Et pour compléter et illustrer ces propos, Anne Coupet, présidente de la section légumes de la FDSEA du Pas-de-Calais, a expliqué que sur sa propre exploitation, l’impact sera de 20.000 €. Sur la production d’endives, Philippe Bréhon, président de l’Union des endiviers a estimé le surcoût à 60.000 € sur son exploitation.

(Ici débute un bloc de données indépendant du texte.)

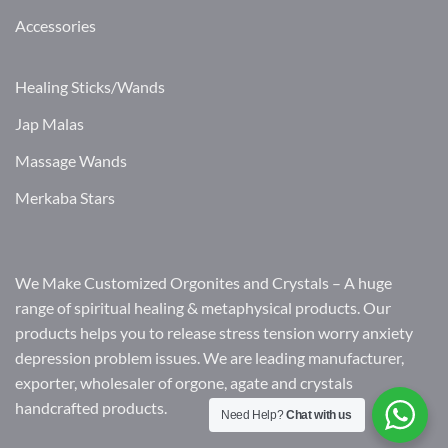
Accessories
Healing Sticks/Wands
Jap Malas
Massage Wands
Merkaba Stars
We Make Customized Orgonites and Crystals – A huge
range of spiritual healing & metaphysical products. Our
products helps you to release stress tension worry anxiety
depression problem issues. We are leading manufacturer,
exporter, wholesaler of orgone, agate and crystals
handcrafted products.
Need Help?
Chat with us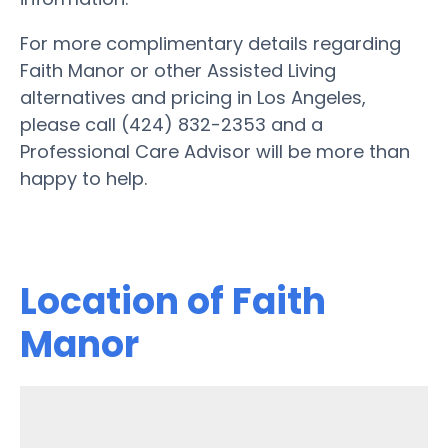
For more complimentary details regarding
Faith Manor or other Assisted Living
alternatives and pricing in Los Angeles,
please call (424) 832-2353 and a
Professional Care Advisor will be more than
happy to help.
Location of Faith
Manor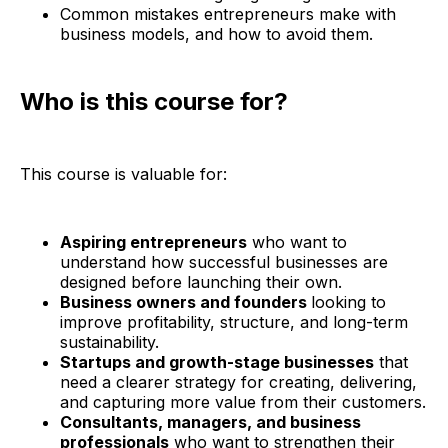
Common mistakes entrepreneurs make with
business models, and how to avoid them.
Who is this course for?
This course is valuable for:
Aspiring entrepreneurs
who want to
understand how successful businesses are
designed before launching their own.
Business owners and founders
looking to
improve profitability, structure, and long-term
sustainability.
Startups and growth-stage businesses
that
need a clearer strategy for creating, delivering,
and capturing more value from their customers.
Consultants, managers, and business
professionals
who want to strengthen their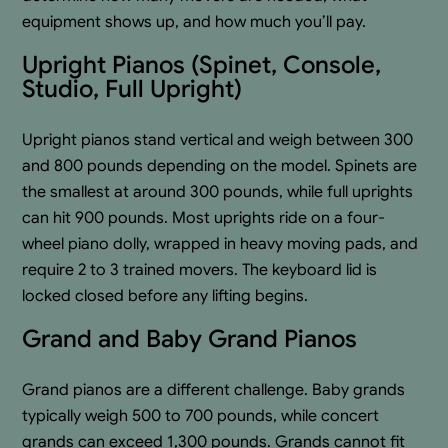
equipment shows up, and how much you’ll pay.
Upright Pianos (Spinet, Console,
Studio, Full Upright)
Upright pianos stand vertical and weigh between 300
and 800 pounds depending on the model. Spinets are
the smallest at around 300 pounds, while full uprights
can hit 900 pounds. Most uprights ride on a four-
wheel piano dolly, wrapped in heavy moving pads, and
require 2 to 3 trained movers. The keyboard lid is
locked closed before any lifting begins.
Grand and Baby Grand Pianos
Grand pianos are a different challenge. Baby grands
typically weigh 500 to 700 pounds, while concert
grands can exceed 1,300 pounds. Grands cannot fit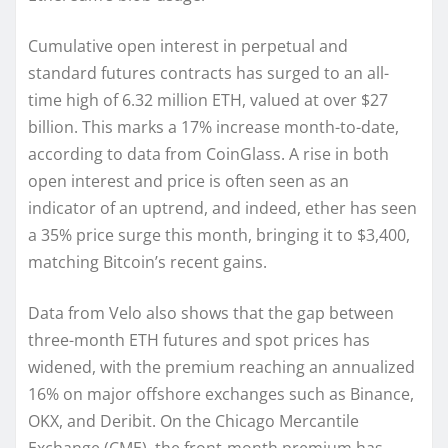
Cumulative open interest in perpetual and
standard futures contracts has surged to an all-
time high of 6.32 million ETH, valued at over $27
billion. This marks a 17% increase month-to-date,
according to data from CoinGlass. A rise in both
open interest and price is often seen as an
indicator of an uptrend, and indeed, ether has seen
a 35% price surge this month, bringing it to $3,400,
matching Bitcoin’s recent gains.
Data from Velo also shows that the gap between
three-month ETH futures and spot prices has
widened, with the premium reaching an annualized
16% on major offshore exchanges such as Binance,
OKX, and Deribit. On the Chicago Mercantile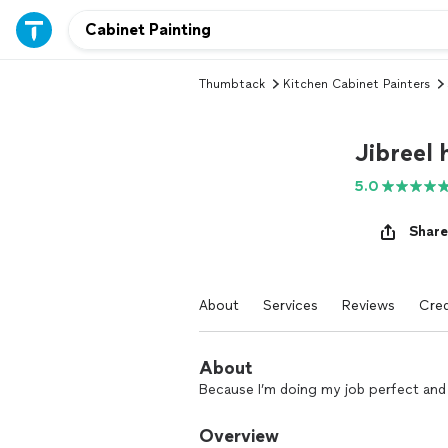
Thumbtack
Kitchen Cabinet Painters
Jibreel
5.0
Share
About
Services
Reviews
Cred
About
Because I’m doing my job perfect and 
Overview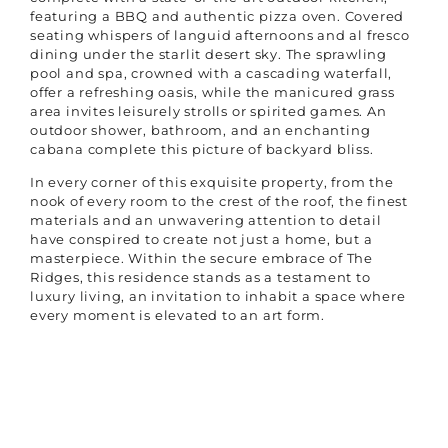
featuring a BBQ and authentic pizza oven. Covered
seating whispers of languid afternoons and al fresco
dining under the starlit desert sky. The sprawling
pool and spa, crowned with a cascading waterfall,
offer a refreshing oasis, while the manicured grass
area invites leisurely strolls or spirited games. An
outdoor shower, bathroom, and an enchanting
cabana complete this picture of backyard bliss.
In every corner of this exquisite property, from the
nook of every room to the crest of the roof, the finest
materials and an unwavering attention to detail
have conspired to create not just a home, but a
masterpiece. Within the secure embrace of The
Ridges, this residence stands as a testament to
luxury living, an invitation to inhabit a space where
every moment is elevated to an art form.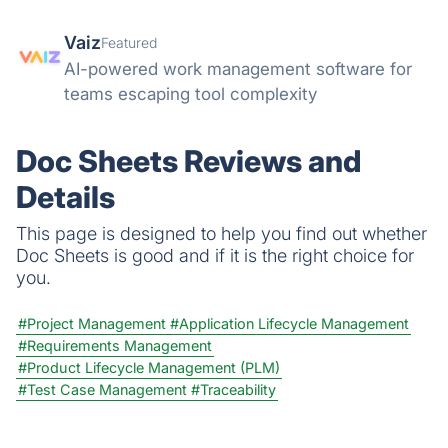
Vaiz
Featured
AI-powered work management software for
teams escaping tool complexity
Doc Sheets Reviews and
Details
This page is designed to help you find out whether
Doc Sheets is good and if it is the right choice for
you.
#Project Management
#Application Lifecycle Management
#Requirements Management
#Product Lifecycle Management (PLM)
#Test Case Management
#Traceability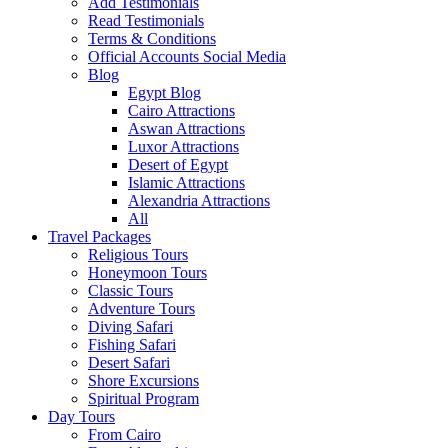
Add Testimonials
Read Testimonials
Terms & Conditions
Official Accounts Social Media
Blog
Egypt Blog
Cairo Attractions
Aswan Attractions
Luxor Attractions
Desert of Egypt
Islamic Attractions
Alexandria Attractions
All
Travel Packages
Religious Tours
Honeymoon Tours
Classic Tours
Adventure Tours
Diving Safari
Fishing Safari
Desert Safari
Shore Excursions
Spiritual Program
Day Tours
From Cairo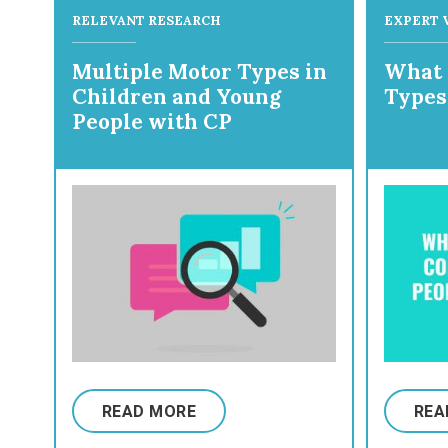
RELEVANT RESEARCH
EXPERT 
Multiple Motor Types in
What 
Children and Young
Types
People with CP
READ MORE
REA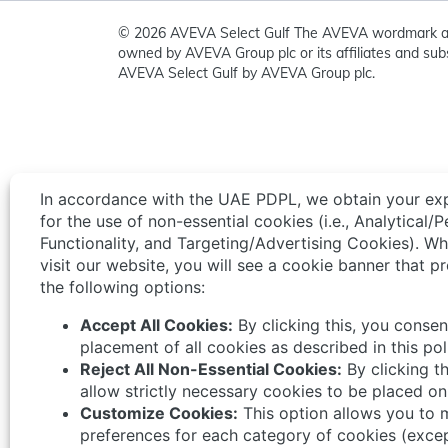
© 2026 AVEVA Select Gulf The AVEVA wordmark a
owned by AVEVA Group plc or its affiliates and subs
AVEVA Select Gulf by AVEVA Group plc.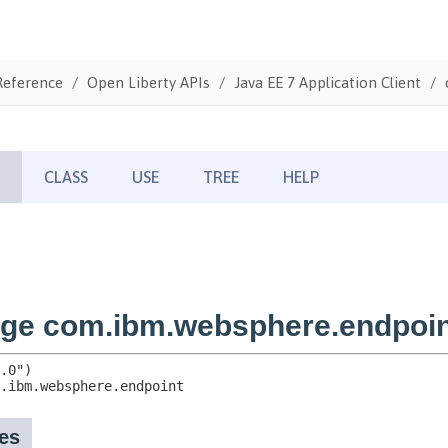
Reference
Open Liberty APIs
Java EE 7 Application Client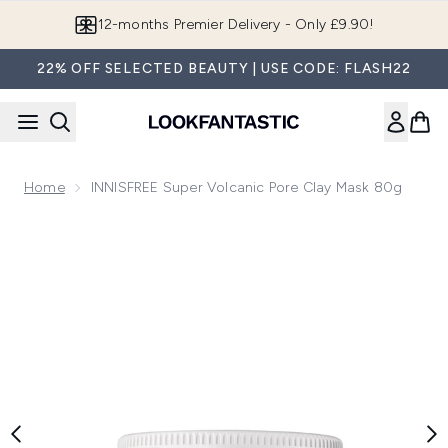
Skip to main content
12-months Premier Delivery - Only £9.90!
22% OFF SELECTED BEAUTY | USE CODE: FLASH22
Home
INNISFREE Super Volcanic Pore Clay Mask 80g
Now showing image 1 INNISFREE Super Volcanic Pore Clay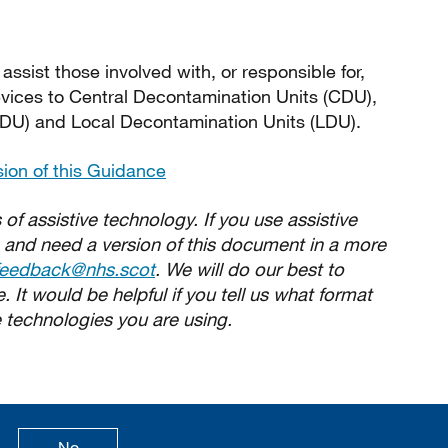
sist those involved with, or responsible for,
evices to Central Decontamination Units (CDU),
DU) and Local Decontamination Units (LDU).
sion of this Guidance
 of assistive technology. If you use assistive
 and need a version of this document in a more
feedback@nhs.scot
. We will do our best to
 It would be helpful if you tell us what format
 technologies you are using.
age is useful
this page is not useful
No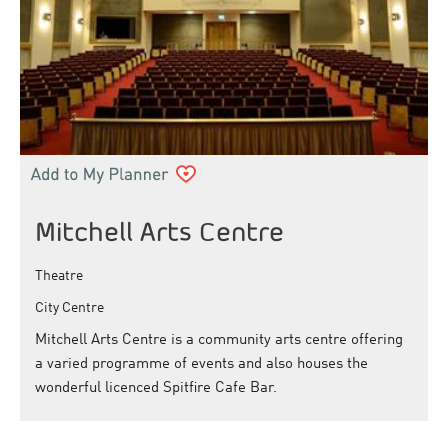
Mitchell Arts Centre
Theatre
City Centre
Mitchell Arts Centre is a community arts centre offering
a varied programme of events and also houses the
wonderful licenced Spitfire Cafe Bar.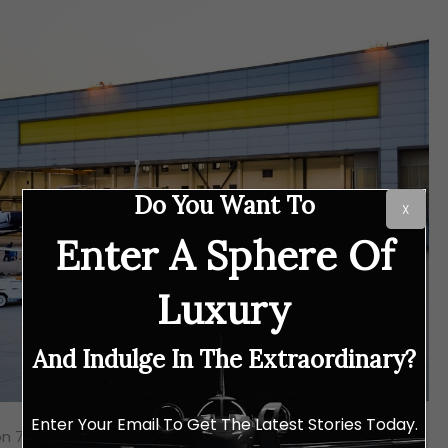
Do You Want To
X
Enter A Sphere Of
Luxury
And Indulge In The Extraordinary?
Enter Your Email To Get The Latest Stories Today.
on 7X and 8X planes, the Gulfstream G650ER, and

Ne pas confondre fiscalité et emploi

Les représentants de l’administration présents ont répondu que d’autres mesures du projet de loi de finances et la réforme de la fiscalité auront des impacts positifs pour l’agriculture et, au global, les équilibres devraient être préservés. Les représentants de la profession ont alors rappelé que si des mesures fiscales adaptées sont très attendues et primordiales pour donner de la souplesse aux exploitations face aux aléas du climat et du marché, elles ne peuvent pas remplacer les mesures sociales visant à favoriser l’emploi et la compétitivité des exploitations employeuses de main-d’œuvre. Le recours aux emplois temporaires n’est pas en agriculture un mode de gestion comme dans d’autres secteurs, mais est inhérent à l’activité saisonnière des productions.

En définitive, la profession demande le maintien de l’exonération concernant le travail occasionnel, rempart indispensable contre les distorsions de concurrence en matière de coût du travail vis-à-vis des autres États membres.

- © Agence de presse

Marc Droy, président de la commission emploi de la FRSEA

"Cette décision de suppression du TO-DE est incompréhensible et va à l’encontre des engagements politiques du gouvernement visant à favoriser l’entreprise et l’emploi. Cette suppression est contraire aux engagements pris dans la loi Egalim, et favorisera des importations massives qui s’appuient sur le dumping social, fiscal ou environnemental. Notre pays est parmi ceux qui offrent en Europe le meilleur Smic et la meilleure protection sociale. Cela est très bien, mais ce n’est tenable pour les productions agricoles à forte main-d’œuvre que si la collectivité compense substantiellement les surcoûts que cela entraîne. Nous avons alerté les parlementaires depuis le début de l’été. Aujourd’hui, nous avons porté le message auprès de la préfecture. Nous le clamons depuis des années, l’agriculture n’est pas un problème, c’est une solution pour notre pays, pour peu qu’elle ne soit pas sabrée par l’excès de réglementation et de charges. Nos productions diversifiées et créatrices de valeur et d’emploi permettent aux habitants de nos villages de trouver un emploi «en traversant la rue» ! Tout ça, ce sera terminé à partir du premier janvier 2019 si le gouvernement ne revient pas sur sa décision."